Assuming someone out there believes that Christ was able to manipulate the situation to become the Messiah that the prophets spoke of, a sort of false fulfilling of the prophecies, this isn’t the way that God works. That would make Jesus a false christ, and the Jewish people would have it right to continue looking for their Messiah. This would also mean that God is not capable of doing what He says He can do, unless we fulfill our mission to Him. Which sounds a lot more closely related to The Secret or the Egyptian beliefs surrounding the god Heka which believed that the greatest form of magic was associated with spoken word.
Paula brings up Isaiah 55:9-11 which reads:
“For as the heavens are higher than the earth, So are My ways higher than your ways, And My thoughts than your thoughts. “For as the rain comes down, and the snow from heaven, And do not return there, But water the earth, And make it bring forth and bud, That it may give seed to the sower And bread to the eater, So shall My word be that goes forth from My mouth; It shall not return to Me void, But it shall accomplish what I please, And it shall prosper in the thing for which I sent it.”
This doesn’t support the idea that our words have magical power, not the way that the Egyptians believed they did. But instead tells us that God knows us so well that He can get the results He seeks by saying certain things.
If we go back to the example Paula uses in WHY DO WE NEED PROPHETS WHEN WE HAVE THE HOLY SPIRIT? we can see a different story being painted using the above passage. If God chooses to tell a person in January “Go”, a few weeks later “Go to the place” and then a few weeks after that “Go to the church on the corner”, and the the individual fights with God about going to the church on the corner, it’s not that God had prepared a blessing for the individual if they go- instead it could very well be God’s intent to get the person to rebell against Him and not go.

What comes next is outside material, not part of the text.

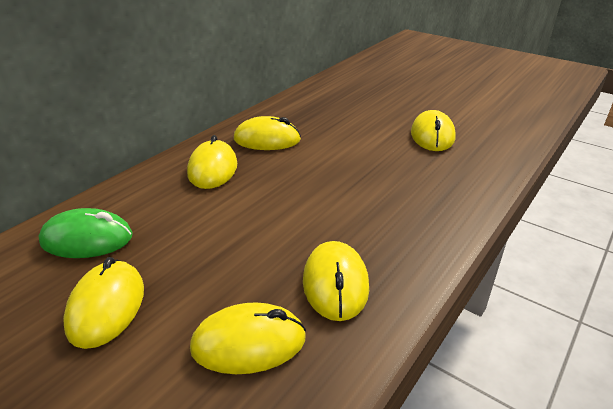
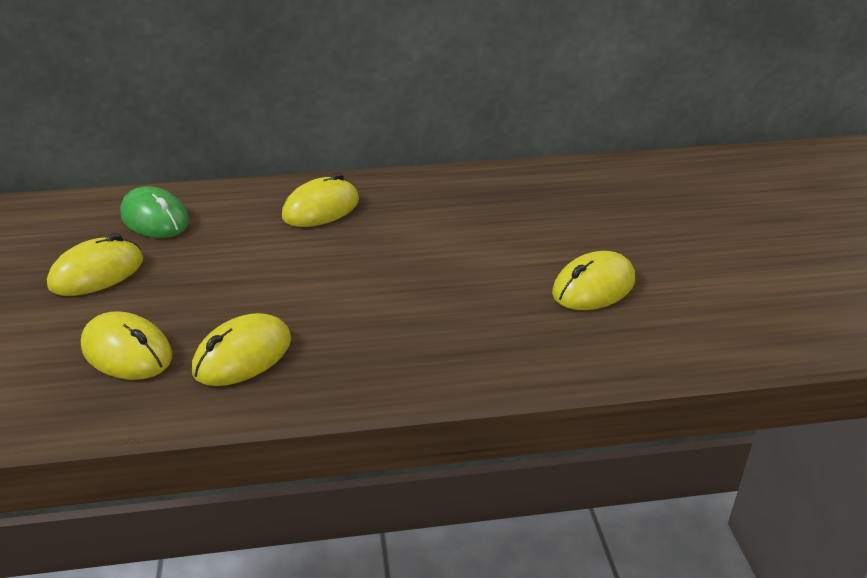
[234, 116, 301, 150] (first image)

^ Not that I, personally, believe that God trying to get the individual to rebel by not going to a small church on the corner would be a good way for God to be glorified…and I would heavily question someone on whether or not such a word came from God or somewhere else if that was the intended result…but my ways are not God’s ways either- He knows better whether or not such a tactic would prove useful to Him in the grand scheme of things. I wouldn’t press the issue past insisting that the individual test the word before making a judgement in either direction, lest I fall into the trap of Job’s friends.

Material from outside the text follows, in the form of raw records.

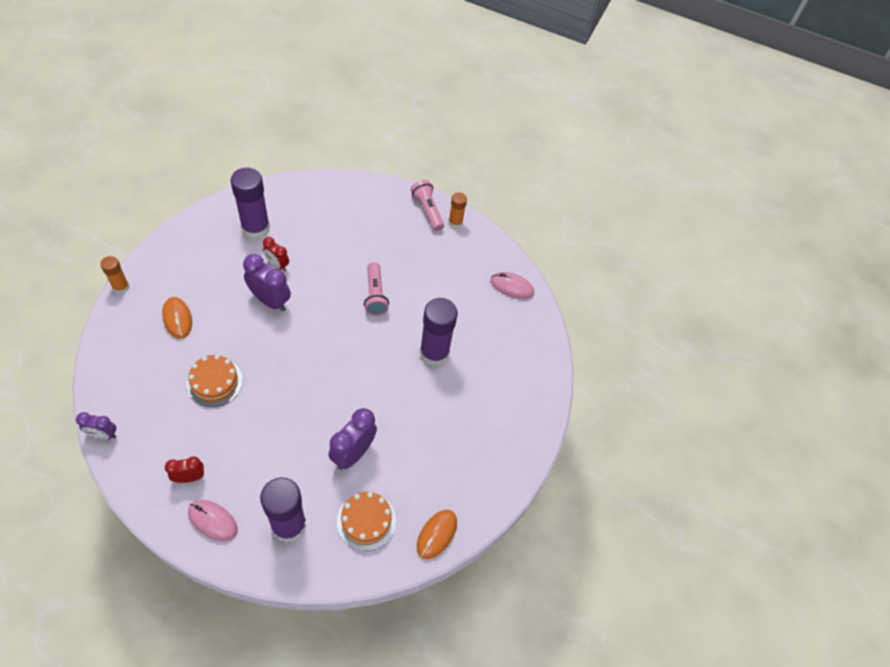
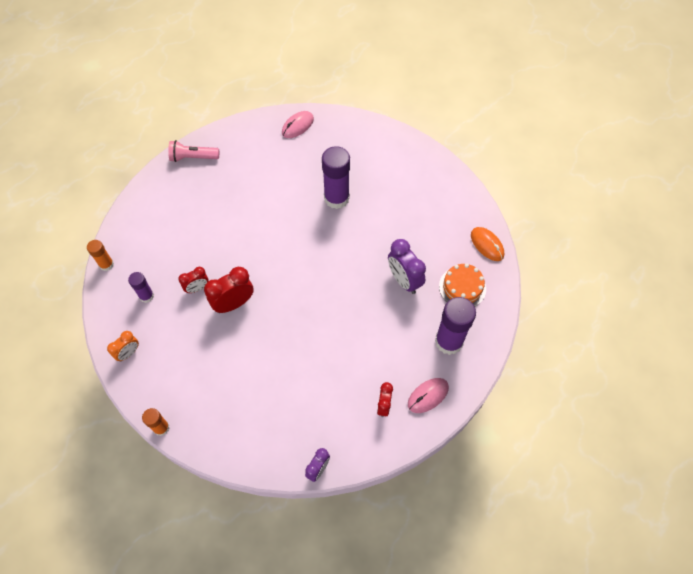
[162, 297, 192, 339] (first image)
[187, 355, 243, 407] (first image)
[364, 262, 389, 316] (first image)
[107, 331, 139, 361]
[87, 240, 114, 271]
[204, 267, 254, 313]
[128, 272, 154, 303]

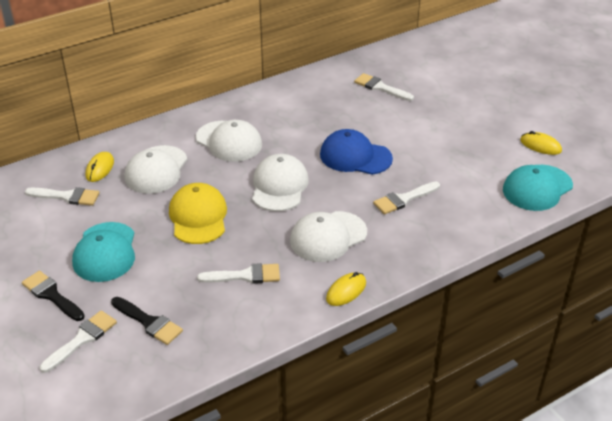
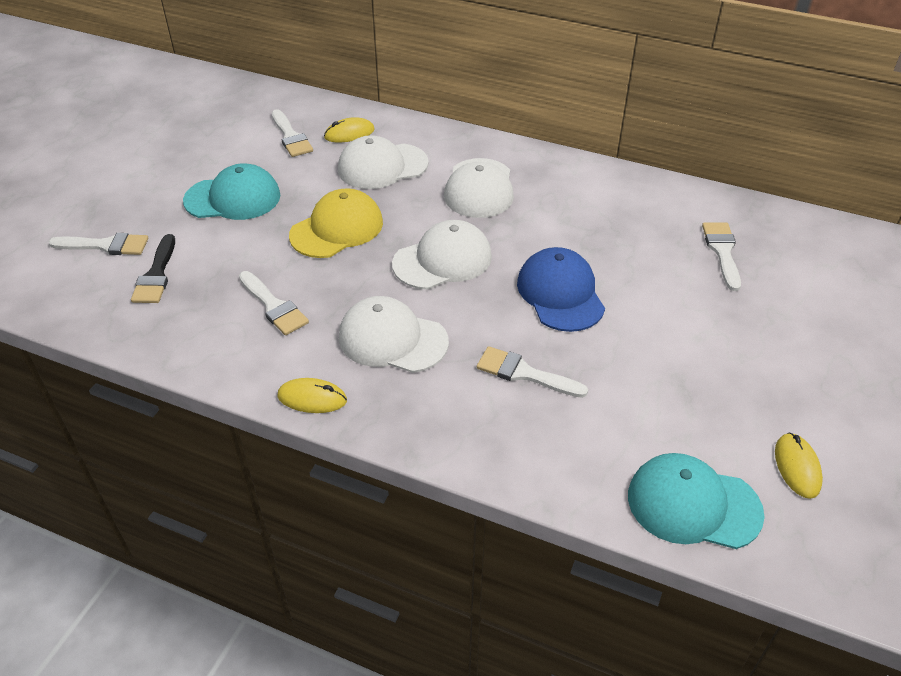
[22, 271, 85, 321] (first image)
[183, 163, 281, 220]

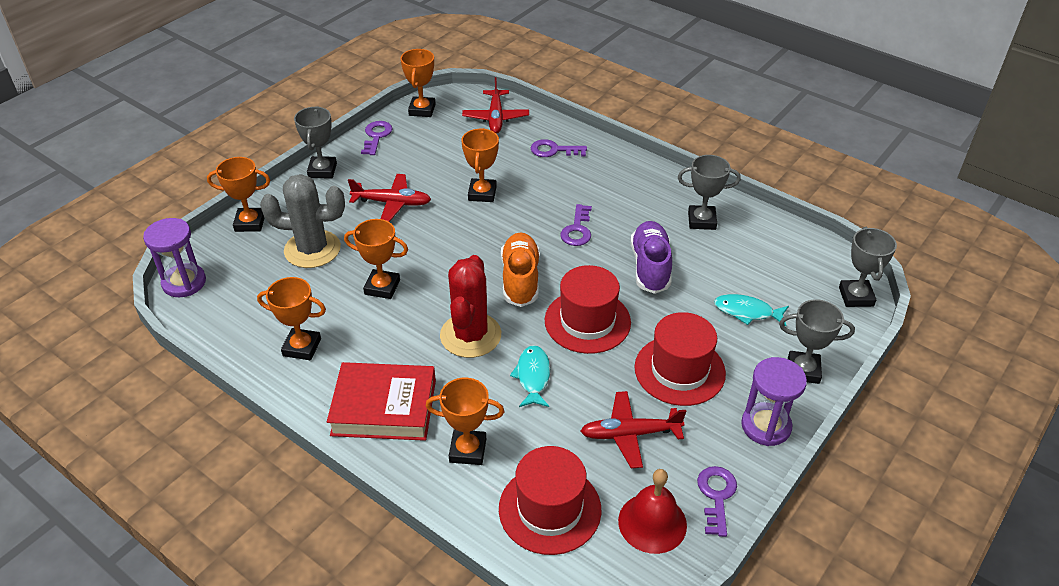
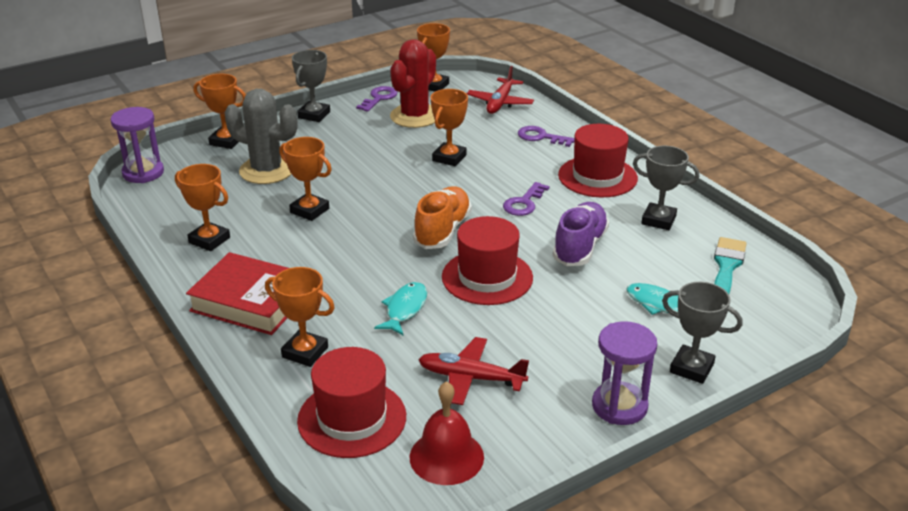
[348, 174, 431, 222] (first image)
[697, 466, 737, 537] (first image)
[839, 227, 897, 307] (first image)
[714, 237, 747, 294]
[390, 39, 436, 128]
[558, 124, 638, 197]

But I digress. The point I am making is that prophecy doesn’t make something come true. It glorifies God by making the statement that God has already made plans, and by knowing what those plans are you can either turn from iniquity or watch as God executes His plan that you may know He is God.
Now…that doesn’t mean that miracles cannot be asked for to prove God. Moses, Elijah and Elisha (arguably the most gifted Prophets until Christ) were each given the authority to request of God a miracle so as to demonstrate God’s glory. These three had proven they were righteous before God and God rewarded them respectively. And through them, God was glorified to everyone who was in their presence. This is not the same thing as making prophecy come to life, it’s about a relationship with God.